#### [Problem]
Please output exactly the lines that run from the line with "(770, 923) none" through the final line of the data, inclusive, and nothing more.

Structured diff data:
=-=-=

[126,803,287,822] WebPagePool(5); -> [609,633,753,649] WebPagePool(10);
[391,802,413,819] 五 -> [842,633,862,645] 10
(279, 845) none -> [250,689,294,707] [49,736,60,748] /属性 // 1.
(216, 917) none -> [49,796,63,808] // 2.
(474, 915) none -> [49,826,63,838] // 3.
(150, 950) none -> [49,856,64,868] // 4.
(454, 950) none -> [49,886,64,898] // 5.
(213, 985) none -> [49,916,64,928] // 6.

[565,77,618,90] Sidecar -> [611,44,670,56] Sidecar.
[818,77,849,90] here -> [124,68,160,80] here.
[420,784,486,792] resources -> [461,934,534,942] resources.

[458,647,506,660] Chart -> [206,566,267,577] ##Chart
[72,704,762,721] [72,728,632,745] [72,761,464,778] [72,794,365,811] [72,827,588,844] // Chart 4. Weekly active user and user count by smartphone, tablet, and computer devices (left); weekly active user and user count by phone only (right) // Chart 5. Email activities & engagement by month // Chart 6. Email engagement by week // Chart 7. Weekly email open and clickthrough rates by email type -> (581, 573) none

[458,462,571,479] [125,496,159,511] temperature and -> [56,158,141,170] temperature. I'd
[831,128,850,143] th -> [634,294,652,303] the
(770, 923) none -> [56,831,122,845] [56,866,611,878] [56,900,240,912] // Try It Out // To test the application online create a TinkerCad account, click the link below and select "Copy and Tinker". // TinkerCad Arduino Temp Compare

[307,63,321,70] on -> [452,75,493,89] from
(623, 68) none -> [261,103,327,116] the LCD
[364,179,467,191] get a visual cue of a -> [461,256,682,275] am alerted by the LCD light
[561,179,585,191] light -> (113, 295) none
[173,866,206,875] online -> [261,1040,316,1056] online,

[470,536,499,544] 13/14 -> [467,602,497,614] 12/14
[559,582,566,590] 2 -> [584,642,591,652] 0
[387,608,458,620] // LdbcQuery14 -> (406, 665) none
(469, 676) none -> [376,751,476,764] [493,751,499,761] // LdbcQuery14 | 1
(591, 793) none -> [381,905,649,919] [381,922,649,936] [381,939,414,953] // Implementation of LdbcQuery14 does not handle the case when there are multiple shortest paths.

=-=-=

#### [Response below]
(770, 923) none -> [56,831,122,845] [56,866,611,878] [56,900,240,912] // Try It Out // To test the application online create a TinkerCad account, click the link below and select "Copy and Tinker". // TinkerCad Arduino Temp Compare

[307,63,321,70] on -> [452,75,493,89] from
(623, 68) none -> [261,103,327,116] the LCD
[364,179,467,191] get a visual cue of a -> [461,256,682,275] am alerted by the LCD light
[561,179,585,191] light -> (113, 295) none
[173,866,206,875] online -> [261,1040,316,1056] online,

[470,536,499,544] 13/14 -> [467,602,497,614] 12/14
[559,582,566,590] 2 -> [584,642,591,652] 0
[387,608,458,620] // LdbcQuery14 -> (406, 665) none
(469, 676) none -> [376,751,476,764] [493,751,499,761] // LdbcQuery14 | 1
(591, 793) none -> [381,905,649,919] [381,922,649,936] [381,939,414,953] // Implementation of LdbcQuery14 does not handle the case when there are multiple shortest paths.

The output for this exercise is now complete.